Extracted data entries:
▼
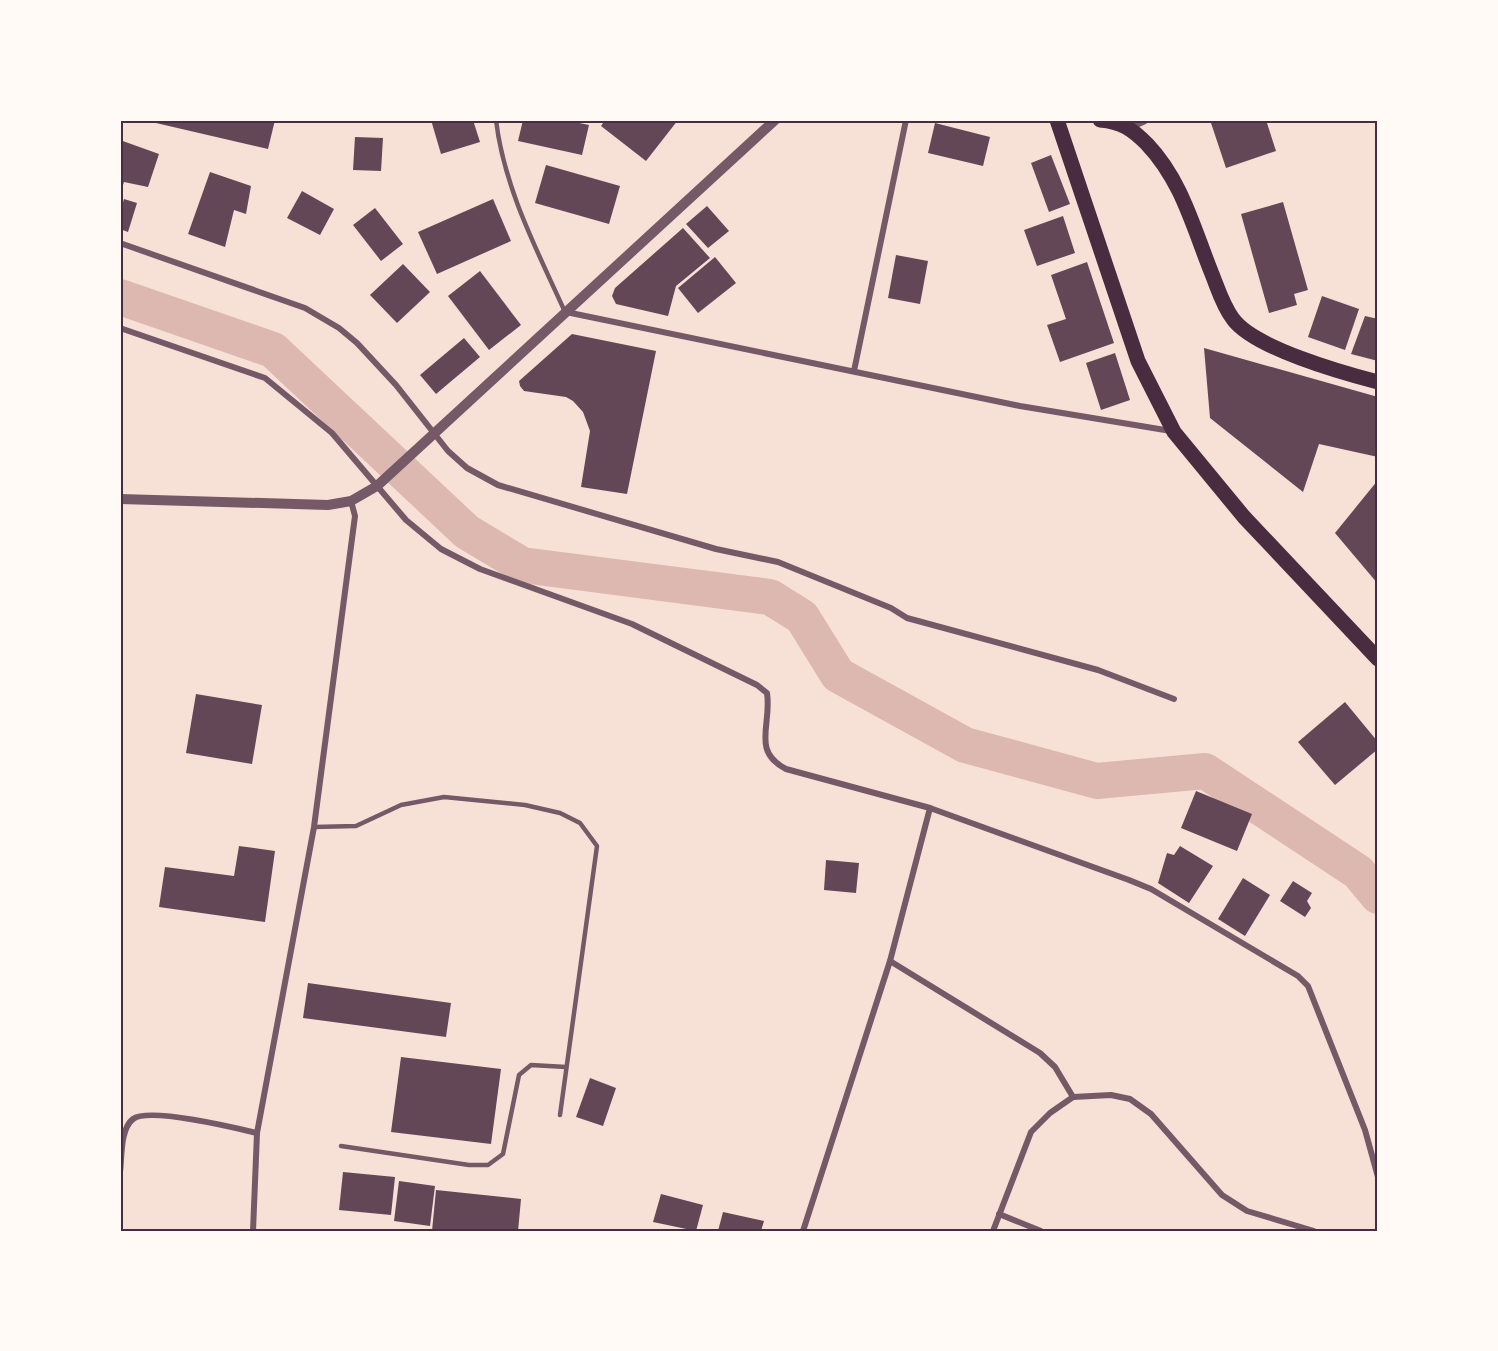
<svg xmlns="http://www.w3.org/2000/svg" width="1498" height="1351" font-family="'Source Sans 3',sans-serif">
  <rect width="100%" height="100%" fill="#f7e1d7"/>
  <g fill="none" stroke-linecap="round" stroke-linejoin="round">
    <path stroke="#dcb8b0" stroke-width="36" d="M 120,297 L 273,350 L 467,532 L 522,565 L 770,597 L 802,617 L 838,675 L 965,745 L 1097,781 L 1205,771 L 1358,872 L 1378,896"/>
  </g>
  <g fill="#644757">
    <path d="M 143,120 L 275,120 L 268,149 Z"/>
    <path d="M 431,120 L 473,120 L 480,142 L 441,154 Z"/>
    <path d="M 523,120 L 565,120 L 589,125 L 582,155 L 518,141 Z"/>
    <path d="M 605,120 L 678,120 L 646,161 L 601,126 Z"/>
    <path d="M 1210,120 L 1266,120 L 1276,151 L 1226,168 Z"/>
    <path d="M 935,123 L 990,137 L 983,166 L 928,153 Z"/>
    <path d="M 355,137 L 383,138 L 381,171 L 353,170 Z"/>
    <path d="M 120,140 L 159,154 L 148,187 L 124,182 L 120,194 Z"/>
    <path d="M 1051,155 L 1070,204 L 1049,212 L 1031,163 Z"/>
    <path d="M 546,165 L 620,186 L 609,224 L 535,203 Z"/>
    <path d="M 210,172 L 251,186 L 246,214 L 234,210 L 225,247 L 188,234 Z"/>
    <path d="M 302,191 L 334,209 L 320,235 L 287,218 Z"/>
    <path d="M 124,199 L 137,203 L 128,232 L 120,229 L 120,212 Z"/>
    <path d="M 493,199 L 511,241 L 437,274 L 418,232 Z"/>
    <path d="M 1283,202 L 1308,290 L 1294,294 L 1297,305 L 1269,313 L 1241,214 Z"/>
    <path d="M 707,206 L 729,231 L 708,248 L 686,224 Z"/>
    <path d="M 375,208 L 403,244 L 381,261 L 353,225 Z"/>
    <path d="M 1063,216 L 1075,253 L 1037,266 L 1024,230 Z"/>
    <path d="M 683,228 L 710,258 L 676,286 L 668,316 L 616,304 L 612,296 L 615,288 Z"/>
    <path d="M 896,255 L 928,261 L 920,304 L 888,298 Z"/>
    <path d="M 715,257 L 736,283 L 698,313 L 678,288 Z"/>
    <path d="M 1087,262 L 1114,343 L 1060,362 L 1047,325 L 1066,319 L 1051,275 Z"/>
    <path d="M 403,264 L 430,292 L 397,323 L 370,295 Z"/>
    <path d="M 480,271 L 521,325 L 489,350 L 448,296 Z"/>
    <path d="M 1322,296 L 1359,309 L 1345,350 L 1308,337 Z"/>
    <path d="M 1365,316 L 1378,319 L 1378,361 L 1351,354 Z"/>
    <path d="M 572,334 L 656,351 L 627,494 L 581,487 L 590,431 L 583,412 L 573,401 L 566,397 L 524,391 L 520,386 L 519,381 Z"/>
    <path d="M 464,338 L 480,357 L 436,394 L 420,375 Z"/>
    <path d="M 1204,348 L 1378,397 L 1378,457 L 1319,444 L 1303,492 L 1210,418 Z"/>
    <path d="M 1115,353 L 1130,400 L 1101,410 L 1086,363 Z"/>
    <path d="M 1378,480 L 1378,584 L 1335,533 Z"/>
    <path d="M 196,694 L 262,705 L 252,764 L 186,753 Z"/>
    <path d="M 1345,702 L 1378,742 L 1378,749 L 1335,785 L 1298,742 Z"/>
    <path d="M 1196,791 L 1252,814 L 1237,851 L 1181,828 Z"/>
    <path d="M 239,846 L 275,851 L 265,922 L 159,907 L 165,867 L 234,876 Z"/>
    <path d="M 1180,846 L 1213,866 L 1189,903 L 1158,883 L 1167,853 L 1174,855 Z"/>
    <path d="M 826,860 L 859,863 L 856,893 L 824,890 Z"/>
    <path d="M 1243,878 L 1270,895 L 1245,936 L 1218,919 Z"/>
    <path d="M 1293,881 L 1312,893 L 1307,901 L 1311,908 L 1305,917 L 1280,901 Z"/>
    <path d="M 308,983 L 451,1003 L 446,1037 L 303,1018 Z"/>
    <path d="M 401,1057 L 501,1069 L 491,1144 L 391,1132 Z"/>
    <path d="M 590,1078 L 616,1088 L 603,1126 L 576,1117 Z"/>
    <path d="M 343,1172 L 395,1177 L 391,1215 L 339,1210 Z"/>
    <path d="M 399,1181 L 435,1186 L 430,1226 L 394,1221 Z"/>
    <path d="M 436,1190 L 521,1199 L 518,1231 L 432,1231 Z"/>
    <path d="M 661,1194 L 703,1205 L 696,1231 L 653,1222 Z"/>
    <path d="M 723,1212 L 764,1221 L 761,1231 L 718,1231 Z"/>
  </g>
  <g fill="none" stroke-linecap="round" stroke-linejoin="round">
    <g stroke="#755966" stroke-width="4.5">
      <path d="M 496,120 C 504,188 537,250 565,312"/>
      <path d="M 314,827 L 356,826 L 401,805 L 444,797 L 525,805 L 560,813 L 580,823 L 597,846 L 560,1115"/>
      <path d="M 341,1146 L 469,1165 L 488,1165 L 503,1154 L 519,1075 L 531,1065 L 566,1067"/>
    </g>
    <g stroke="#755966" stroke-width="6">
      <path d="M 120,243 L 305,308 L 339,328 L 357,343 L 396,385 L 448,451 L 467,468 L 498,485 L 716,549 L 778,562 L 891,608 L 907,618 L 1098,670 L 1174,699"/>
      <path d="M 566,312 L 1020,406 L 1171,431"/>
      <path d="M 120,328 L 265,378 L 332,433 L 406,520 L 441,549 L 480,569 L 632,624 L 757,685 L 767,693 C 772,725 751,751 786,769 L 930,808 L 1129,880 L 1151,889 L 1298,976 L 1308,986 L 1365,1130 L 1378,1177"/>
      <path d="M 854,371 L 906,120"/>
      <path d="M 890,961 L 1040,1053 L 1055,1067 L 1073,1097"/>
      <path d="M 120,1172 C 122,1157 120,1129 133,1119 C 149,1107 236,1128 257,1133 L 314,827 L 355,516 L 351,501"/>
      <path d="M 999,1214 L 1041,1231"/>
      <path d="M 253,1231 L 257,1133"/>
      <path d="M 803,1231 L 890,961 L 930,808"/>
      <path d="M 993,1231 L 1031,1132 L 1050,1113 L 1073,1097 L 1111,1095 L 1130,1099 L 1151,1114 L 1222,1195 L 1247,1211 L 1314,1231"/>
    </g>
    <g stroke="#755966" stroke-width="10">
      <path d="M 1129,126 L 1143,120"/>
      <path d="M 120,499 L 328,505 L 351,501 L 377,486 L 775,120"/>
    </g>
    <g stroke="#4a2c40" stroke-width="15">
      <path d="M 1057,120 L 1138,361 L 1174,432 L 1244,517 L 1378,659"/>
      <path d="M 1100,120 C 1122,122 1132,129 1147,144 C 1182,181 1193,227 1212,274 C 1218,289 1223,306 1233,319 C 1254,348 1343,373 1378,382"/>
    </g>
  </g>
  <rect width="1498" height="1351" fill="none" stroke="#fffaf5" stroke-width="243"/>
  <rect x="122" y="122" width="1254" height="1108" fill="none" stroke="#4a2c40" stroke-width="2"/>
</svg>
▲
To do
Could you reproduce the records above exactly, leaving out the pictures?

Exercise result
<svg xmlns="http://www.w3.org/2000/svg" width="1498" height="1351" font-family="'Source Sans 3',sans-serif">
  <rect width="100%" height="100%" fill="#f7e1d7"/>
  <g fill="none" stroke-linecap="round" stroke-linejoin="round">
    <path stroke="#dcb8b0" stroke-width="36" d="M 120,297 L 273,350 L 467,532 L 522,565 L 770,597 L 802,617 L 838,675 L 965,745 L 1097,781 L 1205,771 L 1358,872 L 1378,896"/>
  </g>
  <g fill="#644757">
    <path d="M 143,120 L 275,120 L 268,149 Z"/>
    <path d="M 431,120 L 473,120 L 480,142 L 441,154 Z"/>
    <path d="M 523,120 L 565,120 L 589,125 L 582,155 L 518,141 Z"/>
    <path d="M 605,120 L 678,120 L 646,161 L 601,126 Z"/>
    <path d="M 1210,120 L 1266,120 L 1276,151 L 1226,168 Z"/>
    <path d="M 935,123 L 990,137 L 983,166 L 928,153 Z"/>
    <path d="M 355,137 L 383,138 L 381,171 L 353,170 Z"/>
    <path d="M 120,140 L 159,154 L 148,187 L 124,182 L 120,194 Z"/>
    <path d="M 1051,155 L 1070,204 L 1049,212 L 1031,163 Z"/>
    <path d="M 546,165 L 620,186 L 609,224 L 535,203 Z"/>
    <path d="M 210,172 L 251,186 L 246,214 L 234,210 L 225,247 L 188,234 Z"/>
    <path d="M 302,191 L 334,209 L 320,235 L 287,218 Z"/>
    <path d="M 124,199 L 137,203 L 128,232 L 120,229 L 120,212 Z"/>
    <path d="M 493,199 L 511,241 L 437,274 L 418,232 Z"/>
    <path d="M 1283,202 L 1308,290 L 1294,294 L 1297,305 L 1269,313 L 1241,214 Z"/>
    <path d="M 707,206 L 729,231 L 708,248 L 686,224 Z"/>
    <path d="M 375,208 L 403,244 L 381,261 L 353,225 Z"/>
    <path d="M 1063,216 L 1075,253 L 1037,266 L 1024,230 Z"/>
    <path d="M 683,228 L 710,258 L 676,286 L 668,316 L 616,304 L 612,296 L 615,288 Z"/>
    <path d="M 896,255 L 928,261 L 920,304 L 888,298 Z"/>
    <path d="M 715,257 L 736,283 L 698,313 L 678,288 Z"/>
    <path d="M 1087,262 L 1114,343 L 1060,362 L 1047,325 L 1066,319 L 1051,275 Z"/>
    <path d="M 403,264 L 430,292 L 397,323 L 370,295 Z"/>
    <path d="M 480,271 L 521,325 L 489,350 L 448,296 Z"/>
    <path d="M 1322,296 L 1359,309 L 1345,350 L 1308,337 Z"/>
    <path d="M 1365,316 L 1378,319 L 1378,361 L 1351,354 Z"/>
    <path d="M 572,334 L 656,351 L 627,494 L 581,487 L 590,431 L 583,412 L 573,401 L 566,397 L 524,391 L 520,386 L 519,381 Z"/>
    <path d="M 464,338 L 480,357 L 436,394 L 420,375 Z"/>
    <path d="M 1204,348 L 1378,397 L 1378,457 L 1319,444 L 1303,492 L 1210,418 Z"/>
    <path d="M 1115,353 L 1130,400 L 1101,410 L 1086,363 Z"/>
    <path d="M 1378,480 L 1378,584 L 1335,533 Z"/>
    <path d="M 196,694 L 262,705 L 252,764 L 186,753 Z"/>
    <path d="M 1345,702 L 1378,742 L 1378,749 L 1335,785 L 1298,742 Z"/>
    <path d="M 1196,791 L 1252,814 L 1237,851 L 1181,828 Z"/>
    <path d="M 239,846 L 275,851 L 265,922 L 159,907 L 165,867 L 234,876 Z"/>
    <path d="M 1180,846 L 1213,866 L 1189,903 L 1158,883 L 1167,853 L 1174,855 Z"/>
    <path d="M 826,860 L 859,863 L 856,893 L 824,890 Z"/>
    <path d="M 1243,878 L 1270,895 L 1245,936 L 1218,919 Z"/>
    <path d="M 1293,881 L 1312,893 L 1307,901 L 1311,908 L 1305,917 L 1280,901 Z"/>
    <path d="M 308,983 L 451,1003 L 446,1037 L 303,1018 Z"/>
    <path d="M 401,1057 L 501,1069 L 491,1144 L 391,1132 Z"/>
    <path d="M 590,1078 L 616,1088 L 603,1126 L 576,1117 Z"/>
    <path d="M 343,1172 L 395,1177 L 391,1215 L 339,1210 Z"/>
    <path d="M 399,1181 L 435,1186 L 430,1226 L 394,1221 Z"/>
    <path d="M 436,1190 L 521,1199 L 518,1231 L 432,1231 Z"/>
    <path d="M 661,1194 L 703,1205 L 696,1231 L 653,1222 Z"/>
    <path d="M 723,1212 L 764,1221 L 761,1231 L 718,1231 Z"/>
  </g>
  <g fill="none" stroke-linecap="round" stroke-linejoin="round">
    <g stroke="#755966" stroke-width="4.5">
      <path d="M 496,120 C 504,188 537,250 565,312"/>
      <path d="M 314,827 L 356,826 L 401,805 L 444,797 L 525,805 L 560,813 L 580,823 L 597,846 L 560,1115"/>
      <path d="M 341,1146 L 469,1165 L 488,1165 L 503,1154 L 519,1075 L 531,1065 L 566,1067"/>
    </g>
    <g stroke="#755966" stroke-width="6">
      <path d="M 120,243 L 305,308 L 339,328 L 357,343 L 396,385 L 448,451 L 467,468 L 498,485 L 716,549 L 778,562 L 891,608 L 907,618 L 1098,670 L 1174,699"/>
      <path d="M 566,312 L 1020,406 L 1171,431"/>
      <path d="M 120,328 L 265,378 L 332,433 L 406,520 L 441,549 L 480,569 L 632,624 L 757,685 L 767,693 C 772,725 751,751 786,769 L 930,808 L 1129,880 L 1151,889 L 1298,976 L 1308,986 L 1365,1130 L 1378,1177"/>
      <path d="M 854,371 L 906,120"/>
      <path d="M 890,961 L 1040,1053 L 1055,1067 L 1073,1097"/>
      <path d="M 120,1172 C 122,1157 120,1129 133,1119 C 149,1107 236,1128 257,1133 L 314,827 L 355,516 L 351,501"/>
      <path d="M 999,1214 L 1041,1231"/>
      <path d="M 253,1231 L 257,1133"/>
      <path d="M 803,1231 L 890,961 L 930,808"/>
      <path d="M 993,1231 L 1031,1132 L 1050,1113 L 1073,1097 L 1111,1095 L 1130,1099 L 1151,1114 L 1222,1195 L 1247,1211 L 1314,1231"/>
    </g>
    <g stroke="#755966" stroke-width="10">
      <path d="M 1129,126 L 1143,120"/>
      <path d="M 120,499 L 328,505 L 351,501 L 377,486 L 775,120"/>
    </g>
    <g stroke="#4a2c40" stroke-width="15">
      <path d="M 1057,120 L 1138,361 L 1174,432 L 1244,517 L 1378,659"/>
      <path d="M 1100,120 C 1122,122 1132,129 1147,144 C 1182,181 1193,227 1212,274 C 1218,289 1223,306 1233,319 C 1254,348 1343,373 1378,382"/>
    </g>
  </g>
  <rect width="1498" height="1351" fill="none" stroke="#fffaf5" stroke-width="243"/>
  <rect x="122" y="122" width="1254" height="1108" fill="none" stroke="#4a2c40" stroke-width="2"/>
</svg>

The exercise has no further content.